By 1960, Chu Teh-chun had established his reputation in Paris. As a representative of the Far East artists, he entered the international art exhibition of “Ecole de Paris” held by Galerie Charpentier, and his talent was fully recognized in that exhibition. His paintings late in 1950 were full of strength and were painted with calligraphic lines and color patches of red, green, blue and black. The paintings reflect the profound impact on Chu of the abstract painter de Stael. In the 1960s, Chu Teh-chun’s oil paintings were mostly landscapes of single-color background with clouds surrounding mountains and mist around trees. This poetic and artistic scenery conception derives from Chinese mountain-water paintings. Several art critics pointed out that Chu Teh-chun’s paintings were the combination of poetry and scenery.

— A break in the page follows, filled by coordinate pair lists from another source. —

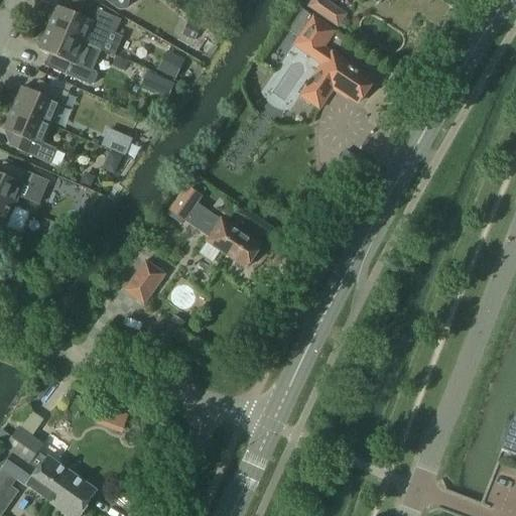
[(85,44),(86,43),(102,50),(110,31),(113,32),(117,31),(121,20),(74,0),(73,0),(69,11),(57,6),(48,28),(85,44)]
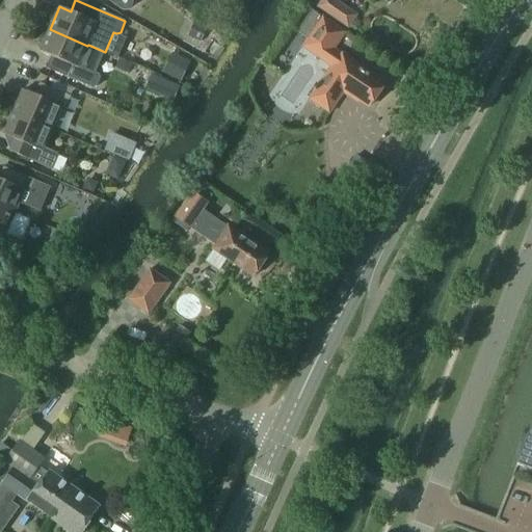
[(108,0),(121,9),(123,9),(124,10),(125,10),(127,10),(128,10),(130,9),(131,8),(132,7),(133,6),(134,5),(134,3),(134,2),(134,0),(133,0),(108,0)]
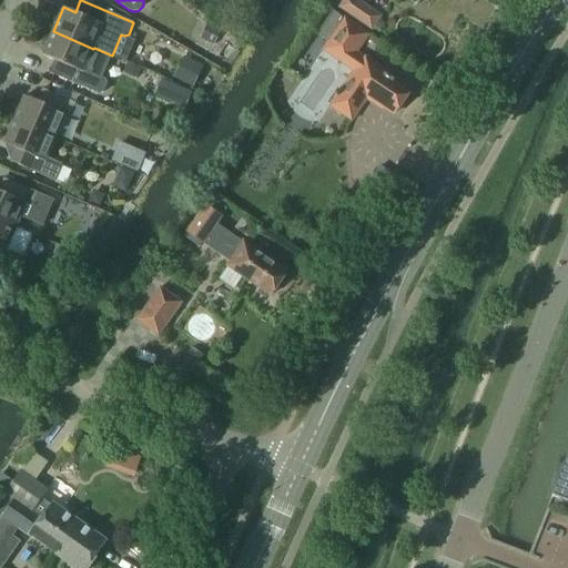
[(344,0),(340,8),(372,29),(381,17),(356,0),(344,0)]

Jean-Francois Chabrun, the poet, writer and art critic, praised Chu Teh-chun as a “ Peintre Song du XXe siecle (20th Century Song Painter)” in “L’Express” in 1960.

Georges Boudaille, former chairman of the Paris Biannual Exhibition, presented Chu Teh-chun’s art in a column in Vol.3 (March) of “Cimaise” in 1963: “…The form is determinedly Western, directly inherited from the experience of the best abstract painters of the Ecole de Paris. But he diverts it from its original purpose. …What properly belongs to him is the discreetly oriental atmosphere pervading his compositions. A subtle, but penetrating scent of poetry develops from the deep harmony between the sight offered and the emotion suggested… Chu Teh-chun remains a professional painter even within the ‘Ecole de Paris’; his craftsmanship and his mastery of the technique have made of him an extraordinary and quite exceptional case amid the trends of present painting…”

The painting “Composition No.166” painted in 1964 was Chu Teh-chun’s 166th abstract painting. Abstract artists usually leave their works without a title to avoid preconceived understandings of their art. They give their compositions numbers or dates of creation. From 1958-59, Chu Teh-chun gave his oil paintings numbers and French names. Then later, he simply omitted titles and replaced them entirely with numbers. Around 1970 he found himself puzzled by so many numbers, so he started to use poetic titles since, after all, poetic verses were also abstract. He believed poetic names wouldn’t obstruct viewers’ freedom of understanding. On the contrary, a good title may help viewers to get closer to the atmosphere which he as a painter had tried to create.

The painting “Composition No. 166” adopts the composition of an ocean view. The light-color-filled and smudged background has the feature and style of Chinese mountain-water paintings. The sweep of the brush horizontally separates the canvas into upper and lower spaces. The overlapped colors form endless mountains; the thin lines constitute rhythms as if a gentle breeze. The painting shows a fascinating landscape of water blending with sky where color patches of red, blue and green add charm to the single dominant color, enriching the hierarchies of the structure of the picture. A change in style of the gallery agency in 1962 brought about a low point for Chu Teh-chun for some years. This is a forgettable period for Chu in Paris. A difficult life and low income, however, never influenced his work as a pure-hearted and clear-minded painter. His paintings in the 1960s were less in quantity, but greatly superior in quality.